Nighttime dying linked to sleep apnea from brain cell loss

Aim to grow old and die peacefully in your sleep? Be careful what you wish for. A new UCLA study suggests that some people die in their sleep because they stop breathing due to a cumulative loss of cells in the brain's breathing command-post. The online edition of Nature Neuroscience reports the findings.

"We wanted to reveal the mechanism behind central sleep apnea, which most commonly affects people after age 65," explained Jack Feldman, principal investigator and Distinguished Professor of Neurobiology at the David Geffen School of Medicine at UCLA. "Unlike obstructive sleep apnea – in which a person stops breathing when their airway collapses -- central sleep apnea is triggered by something going awry in the brain's breathing center."

Feldman's team had earlier pinpointed a brainstem region they dubbed the preBötzinger complex (preBötC) as the command post for generating breathing in mammals, and identified a small group of preBötC neurons responsible for issuing the commands. This time, the researchers studied the role of the preBötC neurons in generating breathing during sleep, and what would happen if these brain cells were destroyed.

The scientists injected adult rats with a cell-specific compound to target and kill more than half of the specialized preBötC neurons. Then the team monitored the rats' breathing patterns. After four or five days, the results proved visibly dramatic.

"We were surprised to see that breathing completely stopped when the rat entered REM sleep, forcing the rat to wake up in order to start breathing again," said Leanne McKay, postdoctoral fellow in neurobiology. "Over time, the breathing lapses increased in severity, spreading into non-REM sleep and eventually occurring when the rats were awake, as well."

Because mammals' brains are organized in a similar fashion, the scientists believe that the rat findings are relevant to the human brain. Rats possess 600 specialized preBötC cells, and Feldman theorizes that humans have a few thousand, which are slowly lost over a lifetime.

"Our research suggests that the preBötzinger complex contains a fixed number of neurons that we lose as we age," said Feldman. "Essentially, we sped up these cells' aging process in the rats over several days instead of a lifetime."

Long before the rats had difficulty breathing when awake, they developed a breathing problem during sleep. The UCLA team suspects the same thing happens as people grow older.

"We speculate that our brains can compensate for up to a 60 percent loss of preBötC cells, but the cumulative deficit of these brain cells eventually disrupts our breathing during sleep. There's no biological reason for the body to maintain these cells beyond the average lifespan, and so they do not replenish as we age," said Feldman. "As we lose them, we grow more prone to central sleep apnea."

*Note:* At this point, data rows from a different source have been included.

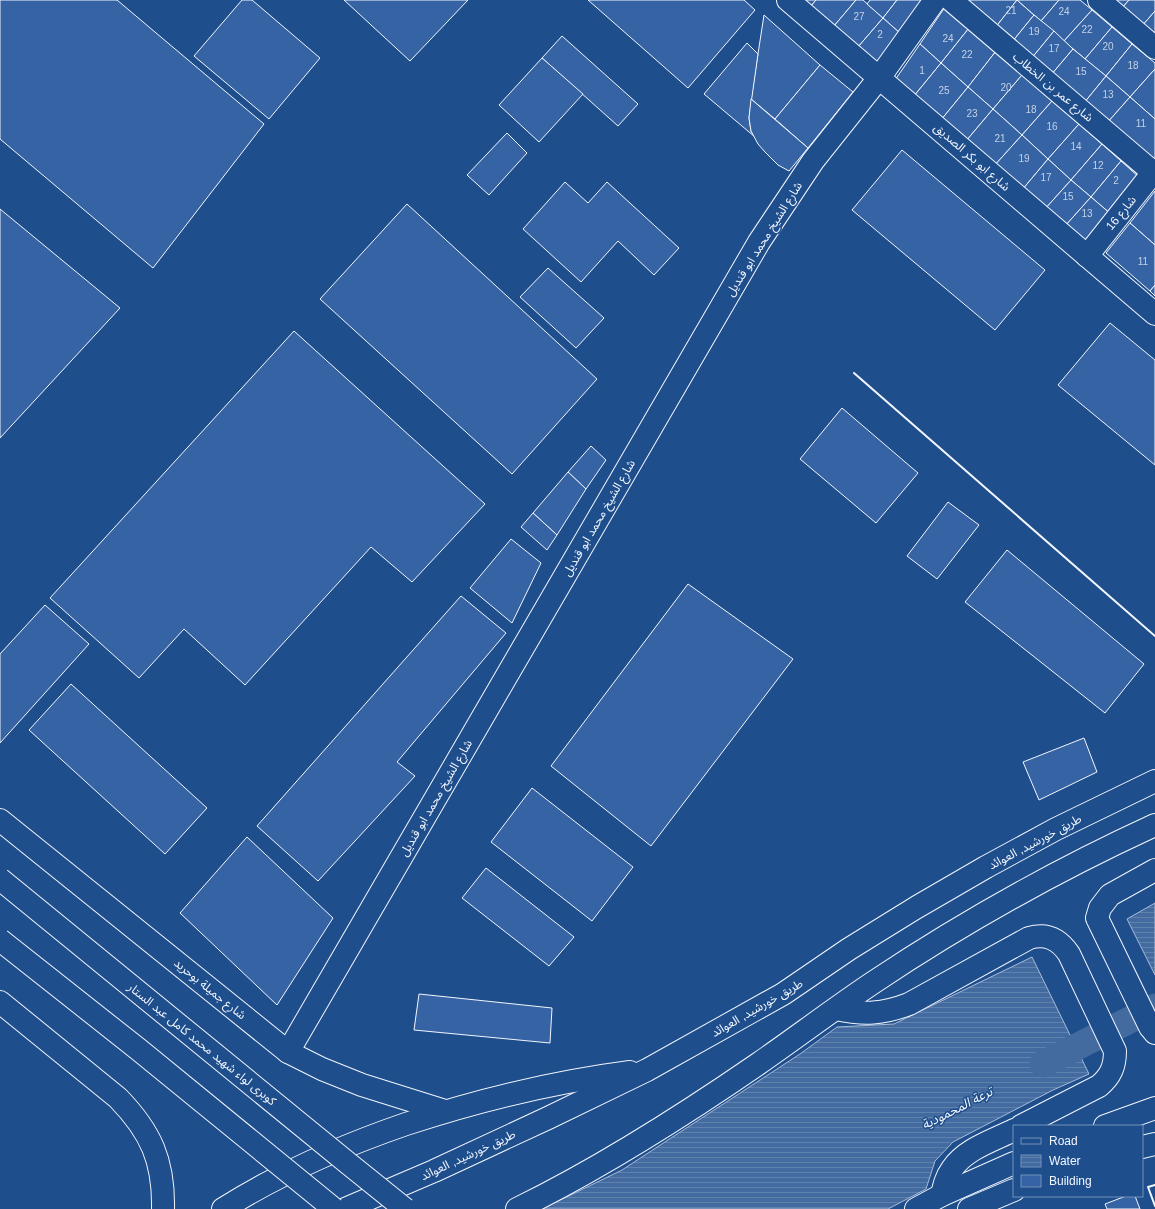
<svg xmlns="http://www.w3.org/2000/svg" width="1155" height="1209" font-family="Arial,'Noto Sans Arabic',sans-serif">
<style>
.water{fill:url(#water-rules);stroke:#a8bbd7}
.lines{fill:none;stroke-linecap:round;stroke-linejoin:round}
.canal{stroke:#446ba0;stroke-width:27}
.building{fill:#3563a3;stroke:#f2f6ff}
.street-casing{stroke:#f2f6ff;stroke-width:24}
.secondary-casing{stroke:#f2f6ff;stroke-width:24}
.primary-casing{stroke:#f2f6ff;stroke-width:24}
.street{stroke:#1f4e8c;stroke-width:22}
.secondary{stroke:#1f4e8c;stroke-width:22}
.primary{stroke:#1f4e8c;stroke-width:22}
.primary-bridge-casing{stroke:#f2f6ff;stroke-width:24;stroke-linecap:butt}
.primary-bridge{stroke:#1f4e8c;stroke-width:22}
.wall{stroke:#f2f6ff;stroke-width:2}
.labels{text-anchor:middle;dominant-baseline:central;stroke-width:3;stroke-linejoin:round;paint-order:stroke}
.number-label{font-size:10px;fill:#c3d1e8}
.street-label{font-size:12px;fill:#f2f6ff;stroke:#1f4e8c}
.water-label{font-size:13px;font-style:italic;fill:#f2f6ff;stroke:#1f4e8c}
</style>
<defs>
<pattern id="water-rules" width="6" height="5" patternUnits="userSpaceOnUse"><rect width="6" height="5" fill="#446ba0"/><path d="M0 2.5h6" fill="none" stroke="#5f81ae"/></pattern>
</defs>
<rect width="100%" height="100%" fill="#1f4e8c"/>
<!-- water -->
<g class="water">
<polygon points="1155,903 1155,975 1127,919"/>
<polygon points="1032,957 1089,1074 1053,1090 953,1142 935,1161 926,1189 888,1209 542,1209 622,1170 800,1054 837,1027 894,1024"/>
</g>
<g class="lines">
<!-- canal -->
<polyline class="canal" points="1043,1064 1155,1007"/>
</g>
<!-- building -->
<g class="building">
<polygon points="0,0 117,0 264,124 153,268 0,139"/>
<polygon points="242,0 252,0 320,58 269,119 194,56"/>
<polygon points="344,0 468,0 410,61"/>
<polygon points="588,0 744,0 755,10 688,88"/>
<polygon points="804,0 816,0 811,6"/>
<polygon points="816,0 856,0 834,26 811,6"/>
<polygon points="856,0 863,0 883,18 858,47 834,26"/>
<polygon points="870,0 897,0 883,18 867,4"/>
<polygon points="897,0 922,0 901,34 883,18"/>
<polygon points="962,0 1017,0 995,28"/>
<polygon points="1017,0 1034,15 1012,42 995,28"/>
<polygon points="1017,0 1059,0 1041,21"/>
<polygon points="1059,0 1080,0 1092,10 1064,41 1041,21"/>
<polygon points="1112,0 1129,0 1122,8"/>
<polygon points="1129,0 1155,0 1155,11 1142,26 1122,8"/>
<polygon points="945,7 969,28 941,63 920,44"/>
<polygon points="1092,10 1112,27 1085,59 1064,41"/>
<polygon points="1155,11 1155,37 1142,26"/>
<polygon points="764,15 820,65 775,119 751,99"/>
<polygon points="1034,15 1054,31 1031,59 1012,42"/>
<polygon points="883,18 901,34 880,65 858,47"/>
<polygon points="1112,27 1132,44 1106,76 1085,59"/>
<polygon points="969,28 996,51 968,87 941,63"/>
<polygon points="1054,31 1073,49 1051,75 1031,59"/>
<polygon points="562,36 638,104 618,126 542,58"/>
<polygon points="747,43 758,54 749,118 751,131 755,137 704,94"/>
<polygon points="920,44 941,63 914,96 895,80"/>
<polygon points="1132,44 1155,63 1155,69 1130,97 1106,76"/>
<polygon points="1073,49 1106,76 1084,103 1051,75"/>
<polygon points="996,51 1022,75 993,109 968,87"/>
<polygon points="542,58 583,94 539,142 499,105"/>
<polygon points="941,63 968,87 941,120 914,96"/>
<polygon points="820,65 853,92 808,148 775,119"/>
<polygon points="1155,69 1155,119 1130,97"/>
<polygon points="1022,75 1052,101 1022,135 993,109"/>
<polygon points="1106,76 1130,97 1107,123 1084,103"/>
<polygon points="968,87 993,109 966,141 941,120"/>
<polygon points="1130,97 1155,119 1155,160 1107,123"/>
<polygon points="751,99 808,148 789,171 778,165 765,152 758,144 751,131 749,118"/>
<polygon points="1052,101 1079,124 1048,159 1022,135"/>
<polygon points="993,109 1022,135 994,166 966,141"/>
<polygon points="1079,124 1102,144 1071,180 1048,159"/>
<polygon points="507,133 527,153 489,195 467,175"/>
<polygon points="1022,135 1048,159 1022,190 994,166"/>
<polygon points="1102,144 1121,161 1091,197 1071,180"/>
<polygon points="902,150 1045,270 995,330 852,210"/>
<polygon points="1048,159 1071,180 1045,209 1022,190"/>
<polygon points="1121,161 1141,179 1112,215 1091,197"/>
<polygon points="1071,180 1091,197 1065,226 1045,209"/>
<polygon points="565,182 588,203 607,182 679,248 654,275 618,241 581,282 523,229"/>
<polygon points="1155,191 1155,245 1130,223"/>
<polygon points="1091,197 1112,215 1088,245 1065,226"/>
<polygon points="407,204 597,379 512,474 320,299"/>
<polygon points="0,209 120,308 0,438"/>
<polygon points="1130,223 1155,245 1155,285 1150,291 1106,253"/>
<polygon points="548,268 604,318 576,348 520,297"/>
<polygon points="1155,285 1155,296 1150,291"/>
<polygon points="1110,323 1155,360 1155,465 1058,385"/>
<polygon points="294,331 485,504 412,582 371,547 245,685 184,629 139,678 50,598"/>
<polygon points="842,408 918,473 876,523 800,459"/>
<polygon points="591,446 606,460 586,489 568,472"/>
<polygon points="568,472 586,489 557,535 533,513"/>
<polygon points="948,502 979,525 937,579 907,556"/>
<polygon points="533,513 557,535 547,550 521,527"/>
<polygon points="511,539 541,563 512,623 470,588"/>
<polygon points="1007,550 1144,664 1105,713 965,602"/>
<polygon points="688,584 793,659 651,846 551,766"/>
<polygon points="461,596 506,633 397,762 415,776 318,881 257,826"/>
<polygon points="45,605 89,644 0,743 0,654"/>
<polygon points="71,684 207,808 165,854 29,730"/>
<polygon points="1084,738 1097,772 1039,800 1023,762"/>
<polygon points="532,788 633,867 592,921 491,842"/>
<polygon points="247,837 333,918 277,1005 180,913"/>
<polygon points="486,868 574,937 549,966 462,898"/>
<polygon points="419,994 552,1008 550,1043 414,1030"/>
<polygon points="1126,1196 1135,1196 1140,1209 1107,1209 1105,1204"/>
</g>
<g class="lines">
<!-- street casing -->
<g class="street-casing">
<g id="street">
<polyline points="788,0 1155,314"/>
<polyline points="951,0 1155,174"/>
<polyline points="1099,0 1155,48"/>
<polyline points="1087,256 1155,170"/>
<polyline points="288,1052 759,242 813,161 879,78 935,0"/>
</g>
</g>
<!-- secondary casing -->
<g class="secondary-casing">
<g id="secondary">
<polyline points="0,820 288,1052 322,1069 362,1085 445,1111"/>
<polyline points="1155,870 1110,895 1100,908 1097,918 1150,1027 1155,1033"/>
<path d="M836,1009C864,1015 883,1014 909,1004L1029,938C1046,933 1059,939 1069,954L1115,1051C1115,1066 1111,1076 1099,1086L1021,1126"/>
<polyline points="1105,1126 1155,1108"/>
<polyline points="1142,1147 1155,1144"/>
<path d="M942,1195C944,1186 946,1177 952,1169C965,1149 994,1140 1014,1130"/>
<path d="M223,1209C280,1173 342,1146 406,1124C479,1100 553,1082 630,1072"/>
<polyline points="345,1209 434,1171 548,1118 647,1070 783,994 849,949 917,907 986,867 1056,829 1155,781"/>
<path d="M517,1209C601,1168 681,1117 758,1064C797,1037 835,1008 874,982C964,922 1057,870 1155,825"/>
<polyline points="916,1209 942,1195 1014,1163"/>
<polyline points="969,1209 1014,1190"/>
</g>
</g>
<!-- primary casing -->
<g class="primary-casing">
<path id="primary" d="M0,1002L118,1098C151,1132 164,1161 163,1209"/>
</g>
<!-- street -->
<use href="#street" class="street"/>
<!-- secondary -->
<use href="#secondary" class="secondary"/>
<!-- primary -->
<use href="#primary" class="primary"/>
<!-- primary-bridge casing -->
<g class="primary-bridge-casing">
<g id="primary-bridge">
<polyline points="0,879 349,1164 405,1209"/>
<polyline points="0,940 138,1049 334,1209"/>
</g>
</g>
<!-- primary-bridge -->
<use href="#primary-bridge" class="primary-bridge"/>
<!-- wall -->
<g class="wall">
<polyline points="854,373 1155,636"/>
<polyline points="1155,1185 1148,1187 1155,1206"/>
</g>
</g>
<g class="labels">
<!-- number labels -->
<g class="number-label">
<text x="1011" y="10">21</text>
<text x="1064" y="11">24</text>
<text x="859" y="16">27</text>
<text x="1087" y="29">22</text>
<text x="1034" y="31">19</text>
<text x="880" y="34">2</text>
<text x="948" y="38">24</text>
<text x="1108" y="46">20</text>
<text x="1054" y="48">17</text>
<text x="967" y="54">22</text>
<text x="1133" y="65">18</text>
<text x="922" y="70">1</text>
<text x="1081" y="71">15</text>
<text x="1006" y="87">20</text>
<text x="944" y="90">25</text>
<text x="1108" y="94">13</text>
<text x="1031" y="109">18</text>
<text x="972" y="113">23</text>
<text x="1141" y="123">11</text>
<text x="1052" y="126">16</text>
<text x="1000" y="138">21</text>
<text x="1076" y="146">14</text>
<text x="1024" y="158">19</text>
<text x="1098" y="165">12</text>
<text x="1046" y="177">17</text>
<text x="1116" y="180">2</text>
<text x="1068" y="196">15</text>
<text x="1087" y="213">13</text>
<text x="1143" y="261">11</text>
</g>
<!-- street labels -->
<g class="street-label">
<text transform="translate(1053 87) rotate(40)">شارع عمر بن الخطاب</text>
<text transform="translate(972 157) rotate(41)">شارع ابو بكر الصديق</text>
<text transform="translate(1121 213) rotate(-51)">شارع 16</text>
<text transform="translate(764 239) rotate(-58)">شارع الشيخ محمد ابو قنديل</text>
<text transform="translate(599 518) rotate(-60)">شارع الشيخ محمد ابو قنديل</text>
<text transform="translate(436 798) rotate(-60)">شارع الشيخ محمد ابو قنديل</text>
<text transform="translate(1035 842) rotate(-28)">طريق خورشيد, العوائد</text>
<text transform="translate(210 989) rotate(39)">شارع جميلة بوحريد</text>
<text transform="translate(757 1008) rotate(-30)">طريق خورشيد, العوائد</text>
<text transform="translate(202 1044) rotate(39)">كوبرى لواء شهيد محمد كامل عبد الستار</text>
<text transform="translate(468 1155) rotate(-25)">طريق خورشيد, العوائد</text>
</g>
<!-- water labels -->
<g class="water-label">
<text transform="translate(957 1108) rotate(-27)">ترعة المحمودية</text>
</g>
</g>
<!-- legend -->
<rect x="1013" y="1125" width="130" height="72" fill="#1f4e8c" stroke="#7391ba"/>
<rect x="1021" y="1138" width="20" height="6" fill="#1f4e8c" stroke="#7391ba"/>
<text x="1049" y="1145" font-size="12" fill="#f2f6ff">Road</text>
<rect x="1021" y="1155" width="20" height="12" fill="url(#water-rules)" stroke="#7391ba"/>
<text x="1049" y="1165" font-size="12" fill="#f2f6ff">Water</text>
<rect x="1021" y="1175" width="20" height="12" fill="#3563a3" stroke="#7391ba"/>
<text x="1049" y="1185" font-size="12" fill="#f2f6ff">Building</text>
</svg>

When elderly but otherwise healthy people die during sleep, physicians commonly record the cause of death as heart failure. The UCLA team believes that the loss of preBötC neurons sparks central sleep apnea, causing elderly people whose lungs and heart are already weaker due to age, to stop breathing and succumb to death in their sleep. Their true cause of death remains unknown.

The scientists suspect central sleep apnea also strikes people suffering the late stages of neurodegenerative disorders, such as Parkinson's disease, Lou Gehrig's disease and multiple system atrophy, all serious conditions that lead to movement problems.

"People with these diseases breathe normally when they are awake, but many of them have breathing difficulties during sleep," said Wiktor Janczewski, assistant researcher in neurobiology. "When central sleep apnea strikes, they are already very ill and their sleep-disordered breathing may go unnoticed.

"As the patients grow sicker, their nighttime threshold for wakefulness rises," he added. "Eventually, their bodies reach a point when they are unable to rouse themselves from sleep when they stop breathing, and they die from lack of oxygen."

The UCLA team will repeat their research with elderly rats in order to learn why central sleep apnea first strikes during REM sleep. The group also plans to analyze the brains of people who die from neurodegenerative diseases to determine whether these patients show damage in their preBötzinger complexes.

Comments

  1. Evan Evan Canada says:

    There is a problem with the results of this study. In Idiopathic Central Sleep Apnea (ICSA) the apnea goes away during REM sleep. This is the opposite of the findings. Also, in many cases with ICSA treating with oxygen helps and can completely abolish the condition. The assumed reason is that the patient is hypocapnic and providing oxygen raises the CO2 level in the brain by increasing the dissolved O2 which decreases the ability to transport CO2 from the brain.

    That raises the CO2 above the eucapnic threshold and the central receptors then stimulate breathing. I can attest that it works in myself. Also, even during full apnea episodes there are still tiny signals being transmitted from the pattern generator but are insufficient to cause breathing. I have developed my own instrumentation to record these signals that are more sensitive than those conventionally used for polysomnography.